— Text block —
---*---
Important info re hurricanes/floods : LUSENET : TimeBomb 2000 (Y2000) : One Thread

Couldn't resist this quickie after reading in local paper--please go to URL and read article. Very important information for the many of us who are preparing for any disaster, not just Y2K.

-- Old Git (, June 21, 1999


Old Git,

Are you sure this is the correct URL? It won't work for me. Thanks.

-- Gordon (, June 21, 1999.

Doesn't work for me either.

-- (, June 21, 1999.

It works for me.

-- Andy (, June 21, 1999.

Can somebody paste the item on this forum? I still can't get it.

-- BiGG (, June 21, 1999.

Doesn't work for me...

-- Libby Alexander (, June 21, 1999.

[6/21/99] As waters rise, homeowners' fears do too (have to search for it).

[Fair Use: For Educational/Research Purposes Only]

As waters rise, homeowners' fears do too

Development is blamed for increasingly frequent flooding. The government offers to buy out some threatened properties.


Fear may chase Elaine Whitworth from a house full of memories. Her three children grew up there, sneaking through the woods to the nearby Eno River to play in its forbidden current. But the river that runs quietly behind her home rose high enough during Hurricane Fran and again last year to drive out Whitworth and her family. Now, she paces the house with every rainfall, peering out the bathroom window, wondering whether this is the night the river will claim her house again.

"It's a miserable way to live," she said recently.

As a result, Whitworth's family and several dozen others across the Triangle are weighing offers from the government that may be hard to refuse -- to sell their homes and stand by as bulldozers tear them down. The federal flood insurance program has determined that's probably cheaper than coming back after every flood and repairing the houses. The homes are flooding more often largely because new development upstream has put subdivisions, shopping centers and parking lots where rain used to soak into the ground. That water is being funneled into streams and rivers such as the Eno, which are rising higher and higher.

Durham has received $1.8 million to buy and demolish 19 homes hit during Hurricane Fran and now prone to repeat flooding. Raleigh has $11.5 million to demolish 50 homes and five businesses and elevate 25 other structures. Money also will go toward commercial real estate, multifamily properties and low-lying vacant land.

Statewide, more than 2,000 homes are being bought and demolished in 130 communities, said Gavin Smith, assistant director for mitigation in the N.C. Division of Emergency Management.
---*---
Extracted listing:
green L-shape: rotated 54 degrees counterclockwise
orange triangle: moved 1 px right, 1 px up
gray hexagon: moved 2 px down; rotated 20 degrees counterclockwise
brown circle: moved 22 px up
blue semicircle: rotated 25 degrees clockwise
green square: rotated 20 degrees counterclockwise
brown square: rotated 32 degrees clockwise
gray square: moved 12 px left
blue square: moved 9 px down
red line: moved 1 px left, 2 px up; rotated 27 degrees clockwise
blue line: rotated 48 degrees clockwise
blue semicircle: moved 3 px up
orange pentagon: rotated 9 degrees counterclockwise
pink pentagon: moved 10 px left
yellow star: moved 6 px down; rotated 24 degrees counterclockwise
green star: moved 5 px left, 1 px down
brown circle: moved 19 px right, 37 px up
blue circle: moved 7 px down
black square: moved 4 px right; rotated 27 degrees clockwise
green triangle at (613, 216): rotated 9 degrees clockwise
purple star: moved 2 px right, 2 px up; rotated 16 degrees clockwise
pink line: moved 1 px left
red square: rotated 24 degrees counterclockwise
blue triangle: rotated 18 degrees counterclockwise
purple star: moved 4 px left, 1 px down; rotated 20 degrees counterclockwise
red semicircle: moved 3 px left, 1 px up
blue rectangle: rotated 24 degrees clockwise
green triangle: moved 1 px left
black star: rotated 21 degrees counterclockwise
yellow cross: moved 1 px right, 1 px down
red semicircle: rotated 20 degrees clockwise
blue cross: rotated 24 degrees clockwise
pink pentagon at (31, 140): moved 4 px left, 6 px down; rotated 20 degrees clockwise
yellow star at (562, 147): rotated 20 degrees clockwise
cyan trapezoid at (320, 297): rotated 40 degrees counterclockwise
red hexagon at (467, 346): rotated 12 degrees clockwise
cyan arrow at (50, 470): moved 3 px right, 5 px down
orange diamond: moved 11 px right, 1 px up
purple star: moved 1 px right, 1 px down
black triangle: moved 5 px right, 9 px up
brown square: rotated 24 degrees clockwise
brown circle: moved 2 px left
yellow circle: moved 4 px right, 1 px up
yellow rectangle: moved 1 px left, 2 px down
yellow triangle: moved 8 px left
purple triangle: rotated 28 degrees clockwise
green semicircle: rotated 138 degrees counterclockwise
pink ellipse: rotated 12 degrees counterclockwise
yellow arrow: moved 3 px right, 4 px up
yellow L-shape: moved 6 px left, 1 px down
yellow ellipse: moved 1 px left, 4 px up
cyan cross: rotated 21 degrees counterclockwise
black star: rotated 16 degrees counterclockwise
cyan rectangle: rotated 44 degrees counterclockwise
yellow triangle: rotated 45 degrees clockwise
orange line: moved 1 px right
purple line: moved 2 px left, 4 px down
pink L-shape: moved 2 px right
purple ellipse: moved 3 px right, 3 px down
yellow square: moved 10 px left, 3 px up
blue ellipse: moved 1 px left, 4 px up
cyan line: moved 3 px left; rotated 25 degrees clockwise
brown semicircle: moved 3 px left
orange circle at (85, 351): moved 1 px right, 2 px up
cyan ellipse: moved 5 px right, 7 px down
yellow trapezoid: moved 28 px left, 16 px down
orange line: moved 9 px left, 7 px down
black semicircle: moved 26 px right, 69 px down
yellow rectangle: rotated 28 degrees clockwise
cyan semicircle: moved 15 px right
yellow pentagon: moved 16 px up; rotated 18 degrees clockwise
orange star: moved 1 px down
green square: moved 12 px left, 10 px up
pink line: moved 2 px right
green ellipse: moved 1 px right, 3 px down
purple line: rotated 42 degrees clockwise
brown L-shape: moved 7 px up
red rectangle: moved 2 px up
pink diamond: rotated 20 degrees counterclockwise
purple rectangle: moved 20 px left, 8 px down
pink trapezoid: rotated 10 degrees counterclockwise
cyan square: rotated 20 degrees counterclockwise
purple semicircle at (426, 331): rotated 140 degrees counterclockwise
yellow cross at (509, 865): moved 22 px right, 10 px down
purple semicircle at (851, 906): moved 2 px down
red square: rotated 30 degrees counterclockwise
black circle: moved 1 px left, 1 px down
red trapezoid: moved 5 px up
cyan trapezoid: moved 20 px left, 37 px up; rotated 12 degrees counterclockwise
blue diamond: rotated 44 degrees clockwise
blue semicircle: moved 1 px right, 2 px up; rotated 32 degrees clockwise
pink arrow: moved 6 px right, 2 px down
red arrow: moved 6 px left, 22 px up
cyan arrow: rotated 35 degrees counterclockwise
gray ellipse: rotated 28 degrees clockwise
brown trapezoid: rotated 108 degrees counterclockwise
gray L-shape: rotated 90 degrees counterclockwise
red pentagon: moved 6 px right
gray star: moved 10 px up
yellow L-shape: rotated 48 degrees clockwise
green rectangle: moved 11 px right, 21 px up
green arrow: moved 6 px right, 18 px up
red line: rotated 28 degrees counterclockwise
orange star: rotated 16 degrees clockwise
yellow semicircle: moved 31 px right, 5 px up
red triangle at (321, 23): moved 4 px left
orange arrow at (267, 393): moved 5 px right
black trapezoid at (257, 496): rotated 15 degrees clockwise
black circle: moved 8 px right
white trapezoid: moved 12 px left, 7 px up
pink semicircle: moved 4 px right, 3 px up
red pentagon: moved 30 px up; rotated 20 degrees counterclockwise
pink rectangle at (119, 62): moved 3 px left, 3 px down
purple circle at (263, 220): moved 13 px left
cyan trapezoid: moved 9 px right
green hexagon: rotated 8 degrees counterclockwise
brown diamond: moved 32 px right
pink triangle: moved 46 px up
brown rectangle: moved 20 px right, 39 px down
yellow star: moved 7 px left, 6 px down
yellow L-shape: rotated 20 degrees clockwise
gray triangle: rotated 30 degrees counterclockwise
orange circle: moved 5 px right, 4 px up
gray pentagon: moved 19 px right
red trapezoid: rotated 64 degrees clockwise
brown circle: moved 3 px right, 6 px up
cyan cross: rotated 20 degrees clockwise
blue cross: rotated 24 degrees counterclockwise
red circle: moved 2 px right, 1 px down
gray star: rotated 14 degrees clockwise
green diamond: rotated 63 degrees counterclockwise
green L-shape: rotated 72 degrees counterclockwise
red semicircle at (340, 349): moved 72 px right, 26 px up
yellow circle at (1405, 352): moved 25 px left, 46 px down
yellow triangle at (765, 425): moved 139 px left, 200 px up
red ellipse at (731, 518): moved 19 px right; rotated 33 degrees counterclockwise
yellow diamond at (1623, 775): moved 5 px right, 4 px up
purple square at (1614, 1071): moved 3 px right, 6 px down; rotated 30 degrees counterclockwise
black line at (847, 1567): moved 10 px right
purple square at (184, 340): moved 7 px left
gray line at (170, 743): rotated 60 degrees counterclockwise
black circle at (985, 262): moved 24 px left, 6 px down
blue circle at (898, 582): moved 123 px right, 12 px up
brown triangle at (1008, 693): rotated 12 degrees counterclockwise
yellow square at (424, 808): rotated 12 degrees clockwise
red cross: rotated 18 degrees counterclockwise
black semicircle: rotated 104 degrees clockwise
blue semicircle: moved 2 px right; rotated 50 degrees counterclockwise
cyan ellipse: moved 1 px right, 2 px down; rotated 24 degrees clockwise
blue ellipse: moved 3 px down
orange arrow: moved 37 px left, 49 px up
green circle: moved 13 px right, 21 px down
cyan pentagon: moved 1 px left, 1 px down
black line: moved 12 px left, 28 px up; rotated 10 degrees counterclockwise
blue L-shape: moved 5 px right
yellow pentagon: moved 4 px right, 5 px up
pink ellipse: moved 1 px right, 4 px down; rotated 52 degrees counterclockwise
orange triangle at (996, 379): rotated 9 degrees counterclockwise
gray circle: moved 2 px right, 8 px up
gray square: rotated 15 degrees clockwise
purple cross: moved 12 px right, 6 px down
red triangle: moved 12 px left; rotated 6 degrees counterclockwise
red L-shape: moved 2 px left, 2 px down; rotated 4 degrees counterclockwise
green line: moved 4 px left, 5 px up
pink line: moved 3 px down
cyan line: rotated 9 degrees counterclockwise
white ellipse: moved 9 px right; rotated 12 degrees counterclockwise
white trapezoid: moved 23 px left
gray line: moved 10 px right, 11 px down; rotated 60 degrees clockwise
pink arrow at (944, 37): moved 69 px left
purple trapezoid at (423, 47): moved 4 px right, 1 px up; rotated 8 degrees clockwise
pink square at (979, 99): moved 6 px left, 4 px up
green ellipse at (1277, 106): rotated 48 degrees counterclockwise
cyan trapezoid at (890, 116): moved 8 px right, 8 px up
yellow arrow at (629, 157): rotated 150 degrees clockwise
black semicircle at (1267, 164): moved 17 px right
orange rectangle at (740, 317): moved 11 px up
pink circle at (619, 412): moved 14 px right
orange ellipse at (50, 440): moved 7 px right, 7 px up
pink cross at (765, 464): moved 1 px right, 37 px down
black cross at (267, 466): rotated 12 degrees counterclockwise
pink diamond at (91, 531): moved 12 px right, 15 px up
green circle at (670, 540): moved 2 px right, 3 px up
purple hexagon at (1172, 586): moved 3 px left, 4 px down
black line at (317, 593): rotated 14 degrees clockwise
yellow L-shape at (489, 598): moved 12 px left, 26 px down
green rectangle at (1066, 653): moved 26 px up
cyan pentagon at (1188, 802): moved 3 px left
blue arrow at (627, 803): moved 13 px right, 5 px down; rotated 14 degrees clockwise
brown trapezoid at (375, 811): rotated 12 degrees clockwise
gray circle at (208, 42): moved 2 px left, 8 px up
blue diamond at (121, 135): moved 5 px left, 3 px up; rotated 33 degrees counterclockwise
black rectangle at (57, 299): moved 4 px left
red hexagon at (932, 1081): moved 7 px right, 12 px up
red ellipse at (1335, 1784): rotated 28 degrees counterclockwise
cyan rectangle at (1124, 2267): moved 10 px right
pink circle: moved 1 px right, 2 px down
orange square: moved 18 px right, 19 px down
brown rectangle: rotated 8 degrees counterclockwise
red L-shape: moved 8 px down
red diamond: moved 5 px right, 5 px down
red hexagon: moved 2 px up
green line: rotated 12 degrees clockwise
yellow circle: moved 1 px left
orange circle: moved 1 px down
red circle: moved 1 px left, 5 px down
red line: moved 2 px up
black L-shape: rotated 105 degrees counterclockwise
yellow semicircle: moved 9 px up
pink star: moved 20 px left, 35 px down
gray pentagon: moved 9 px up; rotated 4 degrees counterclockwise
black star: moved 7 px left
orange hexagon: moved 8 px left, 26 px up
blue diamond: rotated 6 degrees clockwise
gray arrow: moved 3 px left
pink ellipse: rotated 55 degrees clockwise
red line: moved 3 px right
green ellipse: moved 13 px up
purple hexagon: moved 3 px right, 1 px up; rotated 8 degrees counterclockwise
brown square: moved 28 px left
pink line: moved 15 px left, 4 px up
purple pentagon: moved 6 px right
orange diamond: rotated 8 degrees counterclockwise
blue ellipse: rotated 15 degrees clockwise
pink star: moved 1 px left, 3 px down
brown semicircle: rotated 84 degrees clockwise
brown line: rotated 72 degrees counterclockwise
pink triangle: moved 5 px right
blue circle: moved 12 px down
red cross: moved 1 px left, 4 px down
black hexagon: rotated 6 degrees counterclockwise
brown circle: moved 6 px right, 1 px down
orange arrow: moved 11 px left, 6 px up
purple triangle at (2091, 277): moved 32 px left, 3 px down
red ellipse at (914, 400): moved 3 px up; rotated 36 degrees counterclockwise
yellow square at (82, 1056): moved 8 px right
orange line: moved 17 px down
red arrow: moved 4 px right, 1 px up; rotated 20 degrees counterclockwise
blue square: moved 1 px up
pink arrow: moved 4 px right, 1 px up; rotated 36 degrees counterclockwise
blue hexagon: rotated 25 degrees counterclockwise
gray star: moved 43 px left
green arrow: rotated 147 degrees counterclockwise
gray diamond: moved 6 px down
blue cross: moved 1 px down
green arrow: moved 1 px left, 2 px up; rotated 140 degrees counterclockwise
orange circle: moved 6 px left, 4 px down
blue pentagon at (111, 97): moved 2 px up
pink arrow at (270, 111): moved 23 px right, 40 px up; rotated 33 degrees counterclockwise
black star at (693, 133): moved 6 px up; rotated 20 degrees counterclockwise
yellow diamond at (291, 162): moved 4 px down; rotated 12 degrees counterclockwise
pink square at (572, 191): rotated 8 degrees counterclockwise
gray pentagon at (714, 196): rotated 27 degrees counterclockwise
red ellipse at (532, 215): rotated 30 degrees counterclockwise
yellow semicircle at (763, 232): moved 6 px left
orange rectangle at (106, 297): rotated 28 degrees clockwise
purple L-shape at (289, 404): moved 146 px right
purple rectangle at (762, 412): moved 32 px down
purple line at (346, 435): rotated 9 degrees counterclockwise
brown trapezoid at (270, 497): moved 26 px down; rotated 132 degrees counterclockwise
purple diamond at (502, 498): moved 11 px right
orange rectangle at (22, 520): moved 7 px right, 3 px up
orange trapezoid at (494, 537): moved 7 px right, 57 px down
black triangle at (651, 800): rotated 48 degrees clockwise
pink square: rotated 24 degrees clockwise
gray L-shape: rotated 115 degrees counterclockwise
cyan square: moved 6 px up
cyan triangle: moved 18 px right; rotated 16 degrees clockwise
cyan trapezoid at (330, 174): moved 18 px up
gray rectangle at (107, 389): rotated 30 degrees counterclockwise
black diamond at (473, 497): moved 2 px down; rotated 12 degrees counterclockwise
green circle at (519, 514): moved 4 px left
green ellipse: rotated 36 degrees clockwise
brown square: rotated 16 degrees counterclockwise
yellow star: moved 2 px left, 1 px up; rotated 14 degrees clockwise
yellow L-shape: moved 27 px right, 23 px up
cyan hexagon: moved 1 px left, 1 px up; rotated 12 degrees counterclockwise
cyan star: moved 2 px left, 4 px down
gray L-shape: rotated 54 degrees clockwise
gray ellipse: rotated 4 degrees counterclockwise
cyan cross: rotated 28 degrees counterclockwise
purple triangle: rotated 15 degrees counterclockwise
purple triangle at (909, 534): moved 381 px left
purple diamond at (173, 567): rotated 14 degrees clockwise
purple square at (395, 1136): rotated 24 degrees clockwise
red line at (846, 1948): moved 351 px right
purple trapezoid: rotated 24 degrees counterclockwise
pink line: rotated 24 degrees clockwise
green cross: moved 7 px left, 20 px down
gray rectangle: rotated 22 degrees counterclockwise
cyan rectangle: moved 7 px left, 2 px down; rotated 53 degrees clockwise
---*---
— Problem to solve —
List every name signed under a post in the forum thread about flooding. Work only from the forum thread.

— Response to this exercise —
Old Git, Gordon, Andy, BiGG, Libby Alexander